Snaps are software packages for Linux distributions. They’re designed with lessons learned from delivering software on mobile platforms such as Android as well Internet of Things devices. Snapcraft is the name that encompasses Snaps and the command-line tool that builds them, the website, and pretty much the entire ecosystem around the technologies that enable this.
Snap packages are designed to isolate and encapsulate an entire application. This concept enables Snapcraft’s goal of increasing security, stability, and portability of software, allowing a single “snap” to be installed on not just multiple versions of Ubuntu, but Debian, Fedora, Arch, and more. Per Snapcraft’s website:
Package any app for every Linux desktop, server, cloud or device, and deliver updates directly.
Building Snaps on CircleCI
The Snapcraft CLI
snapcraft works extremely well in Ubuntu. However, if you’re trying to build snaps in other distros, a lot more work can be involved. In a similar spirit to snaps themselves, the Snapcraft Team has created Docker images that allow building snap packages regardless of Linux distro (macOS and Windows too). This means you can build snaps locally on Debian or Fedora, or on Ubuntu with a completely clean environment separate from the rest of your filesystem.
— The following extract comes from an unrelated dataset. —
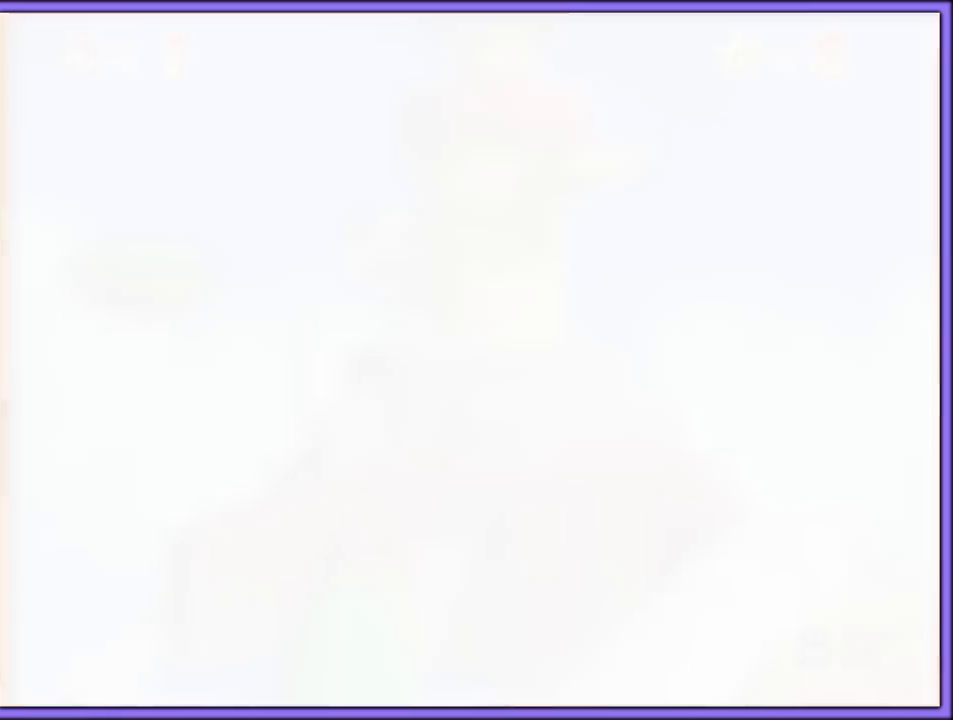
{"dt_ms": 500, "buttons": [], "left_stick": "center", "button_events": []}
I have created a 2nd-party set of Docker images, based on the official Snapcraft images, that are designed to work well in Continuous Integration (CI) environments such as CircleCI. Both Docker images can be found below.
Snapcraft Docker Images:
CircleCI Local CLI
The CircleCI Local CLI is time-saving tool that allows you to run a CI build locally, right on your own machine. This is most useful as an alternative to SSHing into a build for troubleshooting purposes. Another winning feature is the ability to validate your CircleCI config file before committing and pushing to GitHub. No more getting an email about a failed build because you accidentally left a “tab” in
Using the build process described in CircleCI Docs, the Local CLI is now packaged as a snap package and available via the Snap Store right away. The install instructions can be found here but the gist of it is, for Ubuntu 16.04+ users:
sudo snap install docker circleci sudo snap connect circleci:docker docker
Package Management & Open-Source
Is your team is planning on packaging software using other tools? Are there open-source processes and workflows you’d like to see covered? If you want to see more blog posts and documentation on these topics, please let us know in CircleCI Discuss or even give me a shout on Twitter: @FelicianoTech.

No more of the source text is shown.